From USA Today: “Darfur Benefit Party Brings Celebs Out in Force

While Forest Whitaker chatted with a refugee, his wife, Keisha, worked a table selling her line of lip gloss, with money going to the IRC. Her top seller: the shade she named Forest.

Whitaker, who arrived directly from the Toronto set of Repossession Mambo, said issue-oriented films remain high on his agenda. In March, he’ll shoot Hurricane Katrina-related The Patriots, to be directed by Tim Story (Fantastic Four).

Shopping for jeans and dresses, Heather Graham said she was disappointed “that our country isn’t doing more for Darfur. Africa’s one of those places that really needs help.”

It’s easy to make light of the glitterati for this self-serving humanitarianism. (For another example, click here.) Celebrities use causes to brand themselves.

But so what?

Governments do the same thing when they tie foreign aid to official recognition of their beneficence.
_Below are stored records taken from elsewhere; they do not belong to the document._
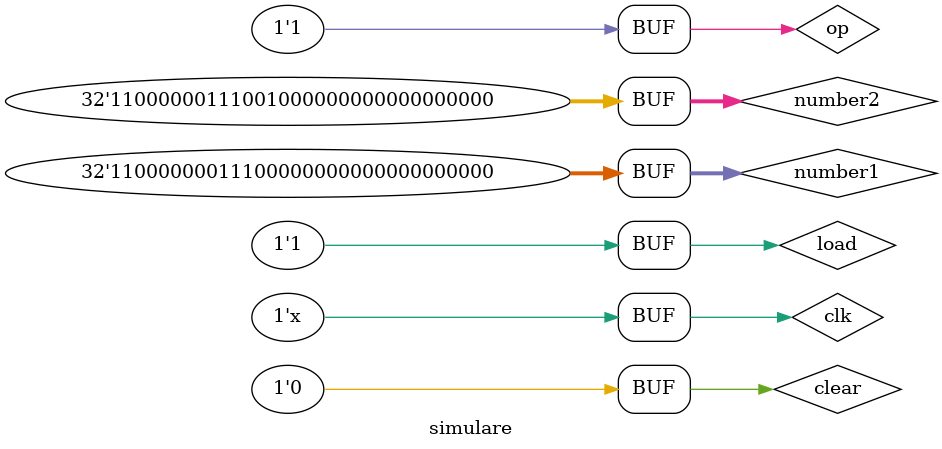
<source format=v>
`timescale 1ns / 1ps


module simulare( );
    reg[31:0] number1, number2;
    reg clear, clk, load, op;
    wire[31:0] result;
    
    always #5 clk = ~clk;
    
    top_level top(number1, number2, clear, clk, load, op, result);
    
    initial begin
       number1 = 32'b01000000011100000000000000000000; 
        number2 = 32'b01000000111001000000000000000000;
        op = 0; clear = 0; clk = 1; load = 1;
        #100 op = 1;
        #100 op = 0;
        number2 = 32'b11000000111001000000000000000000;
        #100 op = 1;
        #100 number1 = 32'b11000000011100000000000000000000;
        number2 = 32'b01000000111001000000000000000000;
        op = 0;
        #100 op = 1;
        #100 op = 0;
        number2 = 32'b11000000111001000000000000000000;
        #100 op = 1;
    end
endmodule

</source>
And whether it is Bono peddling poverty reduction, George Clooney advocating for Darfur, or Leonardo diCaprio condemning conflict diamonds, celebrity sponsorship seems to go hand in hand with public awareness of global issues.
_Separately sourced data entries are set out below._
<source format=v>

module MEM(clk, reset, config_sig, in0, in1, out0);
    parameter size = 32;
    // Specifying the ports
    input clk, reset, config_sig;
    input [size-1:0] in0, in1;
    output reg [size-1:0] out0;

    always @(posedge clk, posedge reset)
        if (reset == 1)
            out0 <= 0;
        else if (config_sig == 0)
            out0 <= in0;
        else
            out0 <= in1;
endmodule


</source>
But scholars of humanitarian affairs should be asking: under what conditions are these humanitarian players effective in practical terms, and at what? Is theirs an agenda-setting effect: can the rise of new issues in the transnational primordial soup be traced to celebrity influence? Or do they essentially bandwagon on issues that have already gained prominence? If so does this at least have a catalyzing effect on transforming campaigns into mass movements? Do they exercise power, as Dan Drezner’s recent National Interest piece argues, through social networks of access to policymakers and donors – civic activism plus? Or, is the power of celebrities not their personal crusades but the stories they tell on screen?